▶ **Data**:
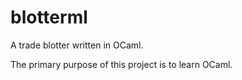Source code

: # blotterml

A trade blotter written in OCaml.

The primary purpose of this project is to learn OCaml.
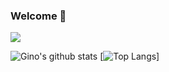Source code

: ### Welcome 👋

![](https://user-images.githubusercontent.com/22394483/88285663-e58bf600-ccc5-11ea-97c5-9fa52515a855.gif)

![Gino's github stats](https://github-readme-stats.vercel.app/api?username=ginoemiliozzi&theme=dark&show_icons=true)
[![Top Langs](https://github-readme-stats.vercel.app/api/top-langs/?username=ginoemiliozzi)]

▶ **Description of the task**:
Copy each line above that contains the string "readme".

▶ **Solution for this problem**:
![Gino's github stats](https://github-readme-stats.vercel.app/api?username=ginoemiliozzi&theme=dark&show_icons=true)
[![Top Langs](https://github-readme-stats.vercel.app/api/top-langs/?username=ginoemiliozzi)]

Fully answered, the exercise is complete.